Seus vídeos tratam sempre da relação entre preservação ambiental, desenvolvimento econômico e avanços sociais. Em um deles, um entrevistado diz algo como: “Gostaria que existissem os dois (avanços industriais e a praia), mas isso não seria possível”. É incompatível harmonizar a preservação da riqueza natural e suas possibilidades econômicas?

A pessoa que você menciona é Atilio Miglianelli, que trabalhou a vida inteira como escafandrista na ex-usina General San Martín e faleceu no ano passado. Ele foi testemunha de uma época em que trabalho e a vida podiam andar juntos em Ingeniero White. Era um trabalhador do porto e, ao mesmo tempo, um Mr. Costa Azul; passava horas e horas sob o sol dos balneários da região. Lugares aonde, como ele diz, se podia ir com um lanche ou a garrafa térmica e o chimarrão debaixo do braço, para passar o dia. Por motivos que tomariam muito tempo para explicar, hoje as coisas mudaram, a ponto de ser ridículo, quase impossível, pensar em um trabalhador ferroviário, portuário ou do pólo petroquímico veraneando com a família a poucos metros do lugar onde trabalha.
※
- INSTRUÇÕES DAS TAREFAS:
A. Segundo a entrevista, por que Atilio Miglianelli é apresentado como testemunha de uma época em que trabalho e vida podiam andar juntos em Ingeniero White? Responda em até três frases.
B. Por favor, copie da entrevista o trecho que começa nas palavras "Seus vídeos tratam" e termina depois de "suas possibilidades econômicas?".
※
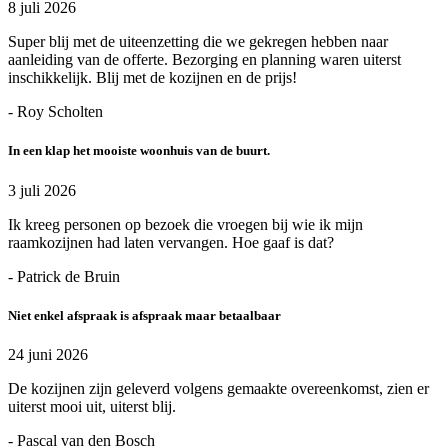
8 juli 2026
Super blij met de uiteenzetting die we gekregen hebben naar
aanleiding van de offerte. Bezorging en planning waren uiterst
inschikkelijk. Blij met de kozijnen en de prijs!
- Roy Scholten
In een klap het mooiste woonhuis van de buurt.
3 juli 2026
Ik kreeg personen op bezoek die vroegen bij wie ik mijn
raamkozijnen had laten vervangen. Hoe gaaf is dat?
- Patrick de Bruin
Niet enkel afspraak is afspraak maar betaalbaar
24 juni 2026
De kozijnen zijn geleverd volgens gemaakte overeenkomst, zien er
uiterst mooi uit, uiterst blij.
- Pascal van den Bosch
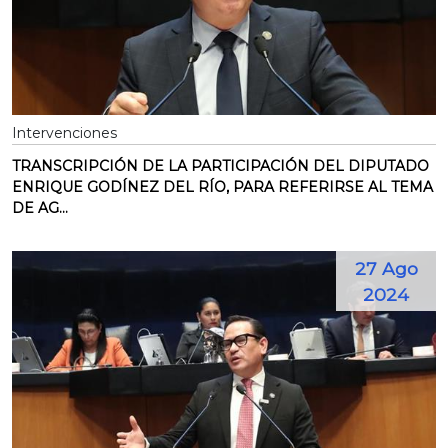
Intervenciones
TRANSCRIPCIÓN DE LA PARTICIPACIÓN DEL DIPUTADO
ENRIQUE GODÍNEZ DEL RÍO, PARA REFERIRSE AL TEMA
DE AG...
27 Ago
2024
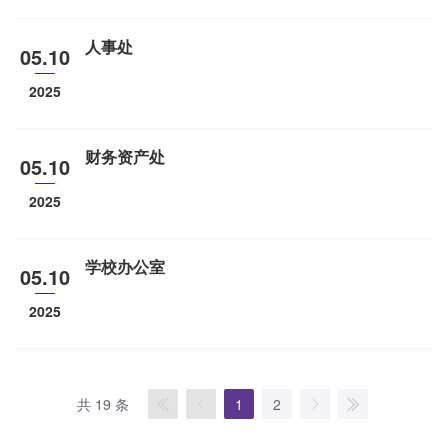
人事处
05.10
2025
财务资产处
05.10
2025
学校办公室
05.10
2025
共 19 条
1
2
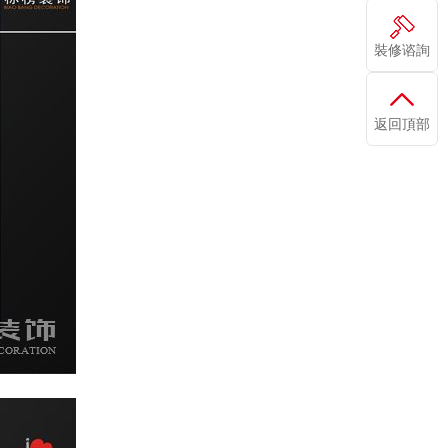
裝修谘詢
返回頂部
※
- RESULTADOS EM ORDEM:
A. Porque ele era um trabalhador do porto e, ao mesmo tempo, um Mr. Costa Azul, que passava horas e horas sob o sol dos balneários da região. Eram lugares aonde se podia ir com um lanche ou com a garrafa térmica e o chimarrão debaixo do braço para passar o dia.

B.
Seus vídeos tratam sempre da relação entre preservação ambiental, desenvolvimento econômico e avanços sociais. Em um deles, um entrevistado diz algo como: “Gostaria que existissem os dois (avanços industriais e a praia), mas isso não seria possível”. É incompatível harmonizar a preservação da riqueza natural e suas possibilidades econômicas?